I heard Mr Tench move around lighting more candles, refreshing those that had almost burned to nothing. He brought out another lamp. Gradually, the room was filled with an amber hue; I could sense shadows slinking back to the furthest recesses of the shop, and I opened my eyes.
Mr Tench smiled at me in the mirror. His sleeves were folded back meticulously to his elbows. He wrapped my face deftly, gently, without saying a word. He then took up a razor, its handle made from a deep chestnut turtleshell, inlaid with delicate silverwork. He grasped the bottom end of the leather strop, as though he was restraining the beast the hide had come from and slowly began to whisk the opened blade up and down the length of the hide. He laid the honed razor carefully down on a clean cotton cloth
on the work shelf and walked the few paces across the room to the pot-bellied stove. He moved softly across the room, carrying out his preparations as though he was performing a religious rite. I felt myself being tipped back in the chair and discerned his breath again close by.

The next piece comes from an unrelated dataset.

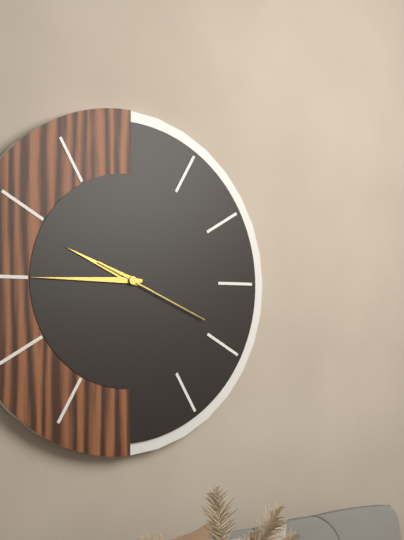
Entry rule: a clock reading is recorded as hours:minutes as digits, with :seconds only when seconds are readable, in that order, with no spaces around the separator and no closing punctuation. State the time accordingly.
9:45:19
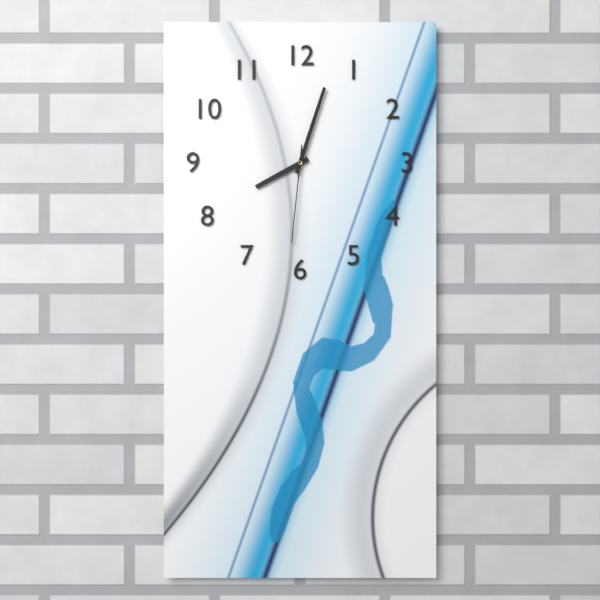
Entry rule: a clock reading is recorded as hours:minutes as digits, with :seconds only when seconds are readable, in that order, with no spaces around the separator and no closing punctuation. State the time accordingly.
8:03:31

He worked quickly, finding the contours of my face, mapping the structure of my jaw through the round handle of the brush. Mr Tench curved around me, his hands splayed, making my skin taut as the blade moved over, guided by his instinct. In a very few minutes he had finished with my jaw and neck and was engaged in marking a new hairline on my forehead. He separated my eyebrows with one miniscule flick above the bridge of my nose. He rubbed something sweet-smelling into my skin.

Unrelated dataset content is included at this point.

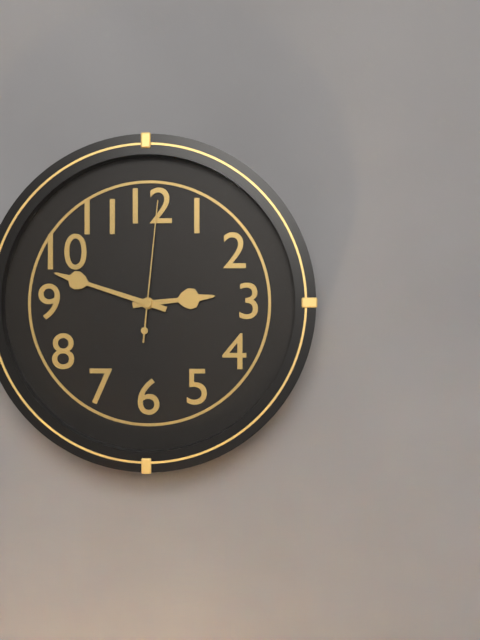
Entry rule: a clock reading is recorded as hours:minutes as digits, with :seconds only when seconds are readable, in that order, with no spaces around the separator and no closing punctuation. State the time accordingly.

“Almond oil,” he told me. “With something of my own. A little secret that I have been working on for just this moment.” He caressed my newly exposed face, my never seen cheeks, my until now hidden chin. He pulled himself closer to me pushing his belly against the top of my head so that I could feel the heat of his blood through my hair. I heard him sigh again and again. He moved around me fondling my face as though it was the first and last thing he might ever behold in this life. His hands on my face spoke of an aching desire I could not have imagined. I thought that he was done. But he was not finished in his work yet. He spoke to me, his voice cracked and strained. “I must let you up, my dear,” he breathed in a tiny breath and held it in his chest as if he felt a great pain. I was confronted by a strange girl in the mirror; a girl with pink cheeks, glistening with the sweet almond oil. Her eyes were wide and I watched them fill with tears. Quickly, Mr Tench wiped my eyes with a pocket handkerchief.